Medical Mews: Oakley’s Oxalates or Canine Bladder Stones

Oakley* is a 6 year old purebred Bichon whose owners noticed he was really uncomfortable and had difficulty peeing. He was brought in to the Moncton Clinic, where Dr. Duerr discovered Oakley had Bladder Stones.

Bladder Stones in dogs

Bladder and kidney stones come in multiple different types; the most common two types are Struvite and Calcium Oxalate.
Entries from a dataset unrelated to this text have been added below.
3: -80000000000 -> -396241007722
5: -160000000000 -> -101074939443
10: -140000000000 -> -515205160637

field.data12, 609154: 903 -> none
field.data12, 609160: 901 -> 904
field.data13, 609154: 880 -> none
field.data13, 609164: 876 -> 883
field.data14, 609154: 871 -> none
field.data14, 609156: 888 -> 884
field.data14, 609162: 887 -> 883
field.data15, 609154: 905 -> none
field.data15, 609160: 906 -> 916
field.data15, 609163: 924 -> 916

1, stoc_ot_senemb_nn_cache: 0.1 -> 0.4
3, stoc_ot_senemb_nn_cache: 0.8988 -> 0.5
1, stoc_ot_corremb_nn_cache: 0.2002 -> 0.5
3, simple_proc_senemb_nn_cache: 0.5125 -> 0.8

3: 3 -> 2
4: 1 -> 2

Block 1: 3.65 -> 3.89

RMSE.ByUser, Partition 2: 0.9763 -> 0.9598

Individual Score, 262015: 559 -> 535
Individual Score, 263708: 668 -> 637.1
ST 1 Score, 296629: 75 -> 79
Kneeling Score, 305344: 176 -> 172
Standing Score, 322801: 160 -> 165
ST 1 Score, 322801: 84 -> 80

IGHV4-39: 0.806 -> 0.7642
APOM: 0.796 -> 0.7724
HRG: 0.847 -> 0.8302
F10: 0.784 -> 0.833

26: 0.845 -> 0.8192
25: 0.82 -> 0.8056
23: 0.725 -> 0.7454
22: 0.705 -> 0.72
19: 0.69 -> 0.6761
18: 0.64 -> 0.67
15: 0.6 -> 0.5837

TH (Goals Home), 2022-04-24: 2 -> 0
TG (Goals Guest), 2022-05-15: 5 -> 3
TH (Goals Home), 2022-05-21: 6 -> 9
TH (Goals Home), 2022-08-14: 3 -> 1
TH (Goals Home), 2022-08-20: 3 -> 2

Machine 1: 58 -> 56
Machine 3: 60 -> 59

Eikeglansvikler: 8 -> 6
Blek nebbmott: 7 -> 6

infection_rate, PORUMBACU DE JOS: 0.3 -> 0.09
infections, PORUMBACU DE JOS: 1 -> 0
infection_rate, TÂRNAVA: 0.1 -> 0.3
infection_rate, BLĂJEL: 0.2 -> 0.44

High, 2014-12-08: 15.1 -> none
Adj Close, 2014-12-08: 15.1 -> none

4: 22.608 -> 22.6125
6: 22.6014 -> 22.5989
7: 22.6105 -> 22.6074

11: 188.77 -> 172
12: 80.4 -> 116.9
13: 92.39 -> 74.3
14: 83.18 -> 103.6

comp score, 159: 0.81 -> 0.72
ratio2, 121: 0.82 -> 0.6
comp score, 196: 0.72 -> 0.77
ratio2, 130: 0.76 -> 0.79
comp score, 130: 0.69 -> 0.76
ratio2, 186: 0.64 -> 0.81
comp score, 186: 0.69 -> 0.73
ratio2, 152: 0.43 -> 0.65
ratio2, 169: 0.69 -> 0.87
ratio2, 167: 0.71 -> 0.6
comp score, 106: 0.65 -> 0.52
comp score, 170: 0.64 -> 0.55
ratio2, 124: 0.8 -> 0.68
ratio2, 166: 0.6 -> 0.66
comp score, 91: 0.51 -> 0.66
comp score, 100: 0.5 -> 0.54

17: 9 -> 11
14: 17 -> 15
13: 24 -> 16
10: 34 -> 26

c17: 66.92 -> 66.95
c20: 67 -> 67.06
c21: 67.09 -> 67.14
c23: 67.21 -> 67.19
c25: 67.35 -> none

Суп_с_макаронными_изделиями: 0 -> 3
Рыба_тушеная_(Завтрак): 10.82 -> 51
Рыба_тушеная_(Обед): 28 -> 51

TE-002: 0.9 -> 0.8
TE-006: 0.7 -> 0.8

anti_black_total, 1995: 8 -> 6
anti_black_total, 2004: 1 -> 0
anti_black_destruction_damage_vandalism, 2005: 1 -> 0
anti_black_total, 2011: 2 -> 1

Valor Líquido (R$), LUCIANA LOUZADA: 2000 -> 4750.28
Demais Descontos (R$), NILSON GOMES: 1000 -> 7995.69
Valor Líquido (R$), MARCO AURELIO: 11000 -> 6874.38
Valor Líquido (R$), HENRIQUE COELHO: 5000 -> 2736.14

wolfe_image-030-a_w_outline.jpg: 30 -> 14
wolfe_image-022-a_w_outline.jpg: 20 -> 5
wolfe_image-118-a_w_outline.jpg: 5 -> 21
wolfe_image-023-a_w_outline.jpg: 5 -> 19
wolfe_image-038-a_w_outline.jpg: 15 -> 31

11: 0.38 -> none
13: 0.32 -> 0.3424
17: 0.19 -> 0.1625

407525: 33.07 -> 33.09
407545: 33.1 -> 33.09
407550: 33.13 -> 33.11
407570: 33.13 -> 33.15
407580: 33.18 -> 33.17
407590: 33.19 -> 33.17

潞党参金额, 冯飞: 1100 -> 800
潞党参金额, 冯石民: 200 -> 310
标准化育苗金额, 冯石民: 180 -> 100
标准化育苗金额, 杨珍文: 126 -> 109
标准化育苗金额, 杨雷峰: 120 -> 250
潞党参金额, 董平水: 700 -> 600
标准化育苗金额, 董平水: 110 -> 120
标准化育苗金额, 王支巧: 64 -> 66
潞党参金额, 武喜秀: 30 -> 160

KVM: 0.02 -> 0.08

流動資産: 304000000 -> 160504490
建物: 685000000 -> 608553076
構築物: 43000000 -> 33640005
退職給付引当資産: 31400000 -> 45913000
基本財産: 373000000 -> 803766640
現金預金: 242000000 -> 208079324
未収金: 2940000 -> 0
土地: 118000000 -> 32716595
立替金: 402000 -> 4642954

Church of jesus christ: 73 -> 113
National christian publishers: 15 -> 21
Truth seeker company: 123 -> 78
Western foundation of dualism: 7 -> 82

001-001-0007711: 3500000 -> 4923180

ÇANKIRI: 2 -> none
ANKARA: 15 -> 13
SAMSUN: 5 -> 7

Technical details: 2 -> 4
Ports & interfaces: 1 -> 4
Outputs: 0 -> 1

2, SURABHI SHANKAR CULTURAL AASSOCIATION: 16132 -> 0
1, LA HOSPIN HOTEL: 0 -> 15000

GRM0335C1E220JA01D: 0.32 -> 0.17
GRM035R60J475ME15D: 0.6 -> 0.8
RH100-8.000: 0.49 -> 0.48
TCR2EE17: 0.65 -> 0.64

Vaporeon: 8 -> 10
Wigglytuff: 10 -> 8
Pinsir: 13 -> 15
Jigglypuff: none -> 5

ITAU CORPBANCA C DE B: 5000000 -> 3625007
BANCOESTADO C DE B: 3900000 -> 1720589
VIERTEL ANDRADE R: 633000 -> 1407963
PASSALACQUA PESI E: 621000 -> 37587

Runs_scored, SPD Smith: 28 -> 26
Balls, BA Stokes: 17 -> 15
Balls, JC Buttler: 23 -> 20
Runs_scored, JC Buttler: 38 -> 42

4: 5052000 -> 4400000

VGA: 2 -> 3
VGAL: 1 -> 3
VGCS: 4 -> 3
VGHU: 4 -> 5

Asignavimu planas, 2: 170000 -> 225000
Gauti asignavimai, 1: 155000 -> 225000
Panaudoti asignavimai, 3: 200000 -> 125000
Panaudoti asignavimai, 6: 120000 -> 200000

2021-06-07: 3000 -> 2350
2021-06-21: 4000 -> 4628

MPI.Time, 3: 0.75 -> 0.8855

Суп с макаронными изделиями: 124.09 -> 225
Oakley had Calcium Oxalate, which is genetically linked to Bichon Frises, Mini Schnauzers, Lhasa Apsos, Yorkies, Mini Poodles and Shih Tzus.  They occur 73% of the time in males over females, and typically between 5-12 years of age. It can be controlled and prevented with a special diet, but requires regular check-ups, radiographs (X-Rays) and blood monitoring for kidney and bladder health.

Oakley’s owners had an unfortunate change in circumstances and could not afford his surgery and the long-term care to manage this lifelong disease. Oakley was relinquished to our care, and with the help of our Oscar Fund and donations, received life-saving surgery to remove the stones that were blocking his urethra and bladder. He was adopted by a family that has another Bichon that is also living with this condition, and is very happy eating his new special diet with his new special friends

Before purchasing a pet, please consider researching the common diseases to watch out for and plan for worse-case scenario. Pet insurance is becoming more and more popular for a reason; to help wonderful families stay together when illnesses develop.